Start of INPUT

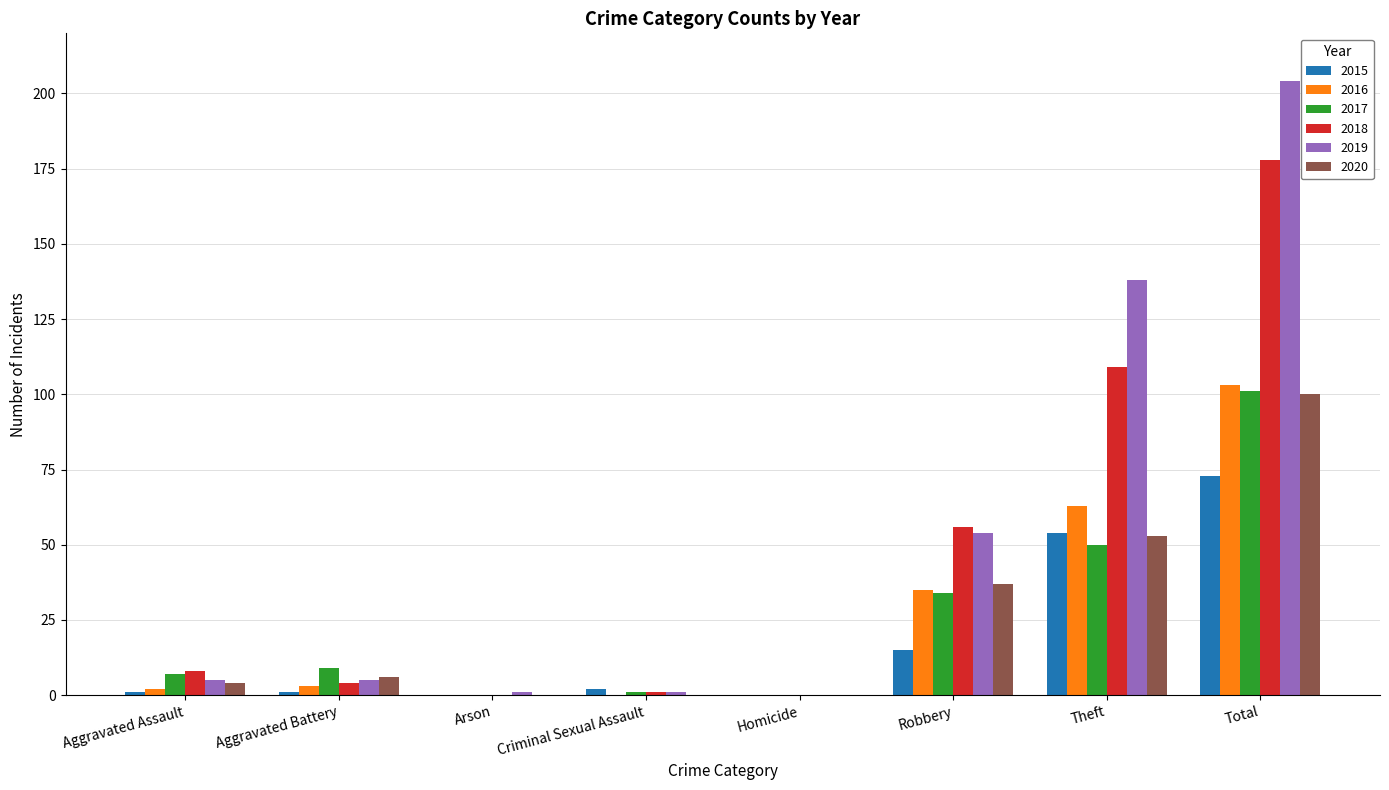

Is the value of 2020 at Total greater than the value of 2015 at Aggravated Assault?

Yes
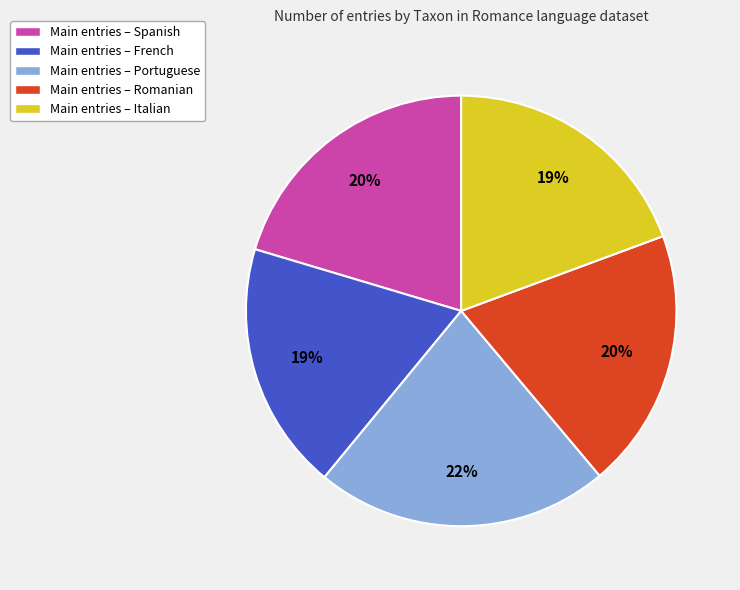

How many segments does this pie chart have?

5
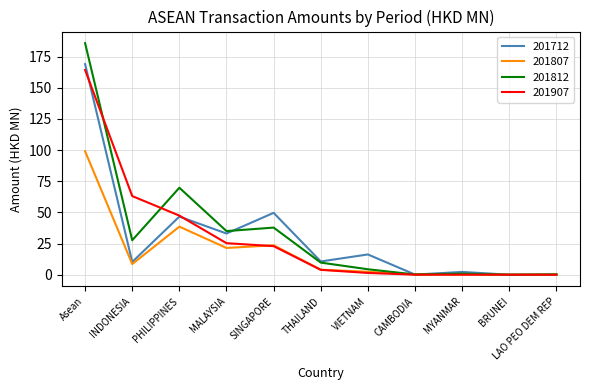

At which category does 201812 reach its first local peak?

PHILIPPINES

End of INPUT

= TASK TO COMPLETE =
Please copy the lines above word for word, leaving out the pictures.

= PROBLEM SOLUTION =
Is the value of 2020 at Total greater than the value of 2015 at Aggravated Assault?

Yes

How many segments does this pie chart have?

5

At which category does 201812 reach its first local peak?

PHILIPPINES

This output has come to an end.